• **Problem to solve**: In the material below, find the line with "de juiste instrumenten en bevoegdheden" and the line with "n wonen, of buiten Tilburg een plek", then output those two lines and every line between them, exactly.

• **Supplied material**:
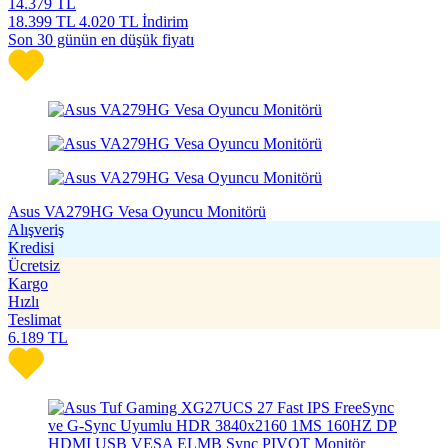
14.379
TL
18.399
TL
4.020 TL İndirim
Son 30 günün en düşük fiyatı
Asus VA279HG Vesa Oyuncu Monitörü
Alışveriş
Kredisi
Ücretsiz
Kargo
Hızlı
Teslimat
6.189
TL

* * *

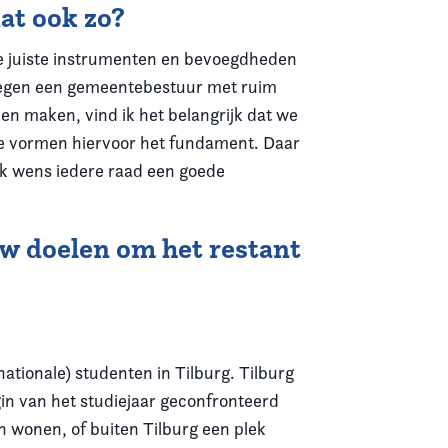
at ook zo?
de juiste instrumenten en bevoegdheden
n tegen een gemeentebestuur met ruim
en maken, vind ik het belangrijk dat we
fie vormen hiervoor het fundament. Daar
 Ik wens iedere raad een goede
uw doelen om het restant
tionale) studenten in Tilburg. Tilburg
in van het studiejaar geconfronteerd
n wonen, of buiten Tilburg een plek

• **Result below**:
de juiste instrumenten en bevoegdheden
n tegen een gemeentebestuur met ruim
en maken, vind ik het belangrijk dat we
fie vormen hiervoor het fundament. Daar
 Ik wens iedere raad een goede
uw doelen om het restant
tionale) studenten in Tilburg. Tilburg
in van het studiejaar geconfronteerd
n wonen, of buiten Tilburg een plek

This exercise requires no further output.